Stored data entries:

━━━━━━━━━━━━━━━━━━━━━━━━━━━━━━

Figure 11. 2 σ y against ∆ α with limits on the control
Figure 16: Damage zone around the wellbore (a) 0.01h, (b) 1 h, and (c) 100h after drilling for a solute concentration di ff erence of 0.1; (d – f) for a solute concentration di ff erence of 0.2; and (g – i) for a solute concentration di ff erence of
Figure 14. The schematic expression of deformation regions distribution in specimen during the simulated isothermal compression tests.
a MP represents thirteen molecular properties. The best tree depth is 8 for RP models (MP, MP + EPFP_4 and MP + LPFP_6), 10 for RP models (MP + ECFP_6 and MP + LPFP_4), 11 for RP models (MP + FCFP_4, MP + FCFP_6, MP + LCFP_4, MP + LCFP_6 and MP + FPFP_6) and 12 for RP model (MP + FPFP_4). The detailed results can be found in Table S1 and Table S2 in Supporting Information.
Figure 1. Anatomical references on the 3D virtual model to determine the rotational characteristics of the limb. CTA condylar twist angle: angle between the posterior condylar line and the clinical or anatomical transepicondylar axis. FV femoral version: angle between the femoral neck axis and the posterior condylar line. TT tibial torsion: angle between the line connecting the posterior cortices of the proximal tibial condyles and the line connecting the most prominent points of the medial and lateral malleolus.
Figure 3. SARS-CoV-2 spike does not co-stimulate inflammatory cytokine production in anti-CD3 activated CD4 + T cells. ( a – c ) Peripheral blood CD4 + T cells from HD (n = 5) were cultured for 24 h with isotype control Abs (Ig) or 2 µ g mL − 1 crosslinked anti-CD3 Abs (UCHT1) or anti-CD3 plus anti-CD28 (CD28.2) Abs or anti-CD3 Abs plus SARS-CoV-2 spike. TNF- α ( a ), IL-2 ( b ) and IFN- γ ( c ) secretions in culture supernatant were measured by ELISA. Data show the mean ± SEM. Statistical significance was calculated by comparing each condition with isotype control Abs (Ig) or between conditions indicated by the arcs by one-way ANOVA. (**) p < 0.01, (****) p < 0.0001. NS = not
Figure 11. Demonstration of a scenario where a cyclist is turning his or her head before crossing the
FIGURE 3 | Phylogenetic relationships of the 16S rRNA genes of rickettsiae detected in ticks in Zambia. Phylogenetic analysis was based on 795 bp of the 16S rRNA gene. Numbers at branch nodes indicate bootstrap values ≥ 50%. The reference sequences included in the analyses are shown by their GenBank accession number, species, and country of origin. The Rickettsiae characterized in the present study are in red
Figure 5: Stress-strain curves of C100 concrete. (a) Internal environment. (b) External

━━━━━━━━━━━━━━━━━━━━━━━━━━━━━━

The response should be a verbatim transcription of the data.

### [ANSWER SECTION]
Figure 11. 2 σ y against ∆ α with limits on the control
Figure 16: Damage zone around the wellbore (a) 0.01h, (b) 1 h, and (c) 100h after drilling for a solute concentration di ff erence of 0.1; (d – f) for a solute concentration di ff erence of 0.2; and (g – i) for a solute concentration di ff erence of
Figure 14. The schematic expression of deformation regions distribution in specimen during the simulated isothermal compression tests.
a MP represents thirteen molecular properties. The best tree depth is 8 for RP models (MP, MP + EPFP_4 and MP + LPFP_6), 10 for RP models (MP + ECFP_6 and MP + LPFP_4), 11 for RP models (MP + FCFP_4, MP + FCFP_6, MP + LCFP_4, MP + LCFP_6 and MP + FPFP_6) and 12 for RP model (MP + FPFP_4). The detailed results can be found in Table S1 and Table S2 in Supporting Information.
Figure 1. Anatomical references on the 3D virtual model to determine the rotational characteristics of the limb. CTA condylar twist angle: angle between the posterior condylar line and the clinical or anatomical transepicondylar axis. FV femoral version: angle between the femoral neck axis and the posterior condylar line. TT tibial torsion: angle between the line connecting the posterior cortices of the proximal tibial condyles and the line connecting the most prominent points of the medial and lateral malleolus.
Figure 3. SARS-CoV-2 spike does not co-stimulate inflammatory cytokine production in anti-CD3 activated CD4 + T cells. ( a – c ) Peripheral blood CD4 + T cells from HD (n = 5) were cultured for 24 h with isotype control Abs (Ig) or 2 µ g mL − 1 crosslinked anti-CD3 Abs (UCHT1) or anti-CD3 plus anti-CD28 (CD28.2) Abs or anti-CD3 Abs plus SARS-CoV-2 spike. TNF- α ( a ), IL-2 ( b ) and IFN- γ ( c ) secretions in culture supernatant were measured by ELISA. Data show the mean ± SEM. Statistical significance was calculated by comparing each condition with isotype control Abs (Ig) or between conditions indicated by the arcs by one-way ANOVA. (**) p < 0.01, (****) p < 0.0001. NS = not
Figure 11. Demonstration of a scenario where a cyclist is turning his or her head before crossing the
FIGURE 3 | Phylogenetic relationships of the 16S rRNA genes of rickettsiae detected in ticks in Zambia. Phylogenetic analysis was based on 795 bp of the 16S rRNA gene. Numbers at branch nodes indicate bootstrap values ≥ 50%. The reference sequences included in the analyses are shown by their GenBank accession number, species, and country of origin. The Rickettsiae characterized in the present study are in red
Figure 5: Stress-strain curves of C100 concrete. (a) Internal environment. (b) External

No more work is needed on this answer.